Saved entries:
'''
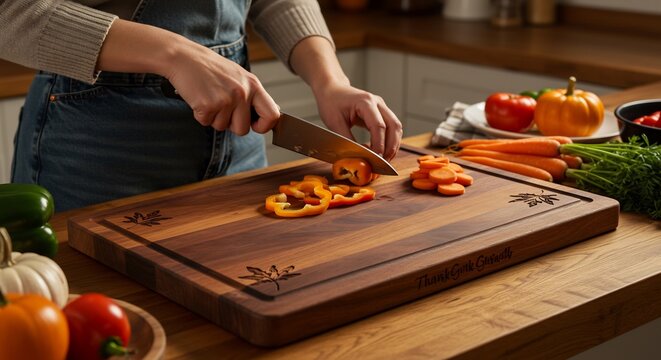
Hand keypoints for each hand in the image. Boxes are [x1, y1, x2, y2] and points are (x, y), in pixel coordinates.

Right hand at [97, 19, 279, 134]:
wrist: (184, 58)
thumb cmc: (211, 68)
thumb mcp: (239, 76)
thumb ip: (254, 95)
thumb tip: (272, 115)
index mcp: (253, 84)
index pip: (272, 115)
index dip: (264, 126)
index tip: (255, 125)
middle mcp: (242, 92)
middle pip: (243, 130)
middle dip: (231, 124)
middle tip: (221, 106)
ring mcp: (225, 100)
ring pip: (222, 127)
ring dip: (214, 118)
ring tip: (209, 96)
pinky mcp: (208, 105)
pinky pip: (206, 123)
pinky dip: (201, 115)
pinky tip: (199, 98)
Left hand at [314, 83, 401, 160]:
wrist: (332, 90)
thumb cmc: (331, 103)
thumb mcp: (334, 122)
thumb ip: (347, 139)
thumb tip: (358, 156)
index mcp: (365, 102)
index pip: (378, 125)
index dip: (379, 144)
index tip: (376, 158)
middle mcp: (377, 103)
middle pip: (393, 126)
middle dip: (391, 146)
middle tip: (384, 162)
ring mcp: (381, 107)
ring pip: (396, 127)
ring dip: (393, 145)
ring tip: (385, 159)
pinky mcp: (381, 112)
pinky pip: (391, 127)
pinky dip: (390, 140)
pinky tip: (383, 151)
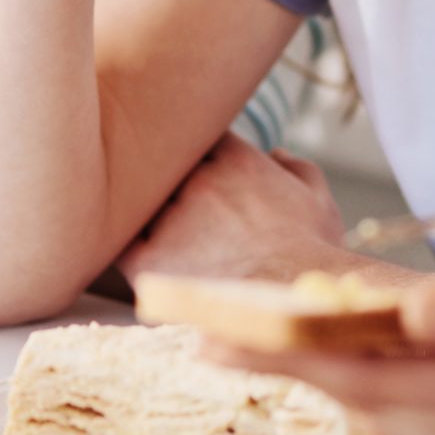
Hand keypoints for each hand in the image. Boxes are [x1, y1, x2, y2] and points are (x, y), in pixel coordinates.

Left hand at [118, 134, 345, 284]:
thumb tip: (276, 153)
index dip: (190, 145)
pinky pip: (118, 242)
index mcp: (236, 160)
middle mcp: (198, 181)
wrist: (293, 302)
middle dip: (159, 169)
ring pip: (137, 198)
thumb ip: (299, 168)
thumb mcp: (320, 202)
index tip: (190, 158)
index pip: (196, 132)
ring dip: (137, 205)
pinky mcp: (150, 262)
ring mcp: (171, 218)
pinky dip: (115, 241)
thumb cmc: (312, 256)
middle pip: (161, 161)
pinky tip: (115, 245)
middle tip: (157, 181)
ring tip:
'''
WHAT YOU HAVE TO DO: Above are the entries. Output exactly the lines beginning with the line that has "middle dip: (231, 124)" and ending with the line that has "ring tip: (385, 159)".

ANSWER BOX:
middle dip: (231, 124)
middle tip: (221, 106)
ring mcp: (225, 100)
ring pip: (222, 127)
ring dip: (214, 118)
ring tip: (209, 96)
pinky mcp: (208, 105)
pinky pip: (206, 123)
pinky dip: (201, 115)
pinky tip: (199, 98)
Left hand at [314, 83, 401, 160]:
wrist: (332, 90)
thumb cmc: (331, 103)
thumb mcp: (334, 122)
thumb ip: (347, 139)
thumb tip: (358, 156)
index mcp: (365, 102)
index pip: (378, 125)
index dip: (379, 144)
index tip: (376, 158)
middle mcp: (377, 103)
middle pip: (393, 126)
middle dip: (391, 146)
middle tip: (384, 162)
ring mcp: (381, 107)
ring pip: (396, 127)
ring dip: (393, 145)
ring tip: (385, 159)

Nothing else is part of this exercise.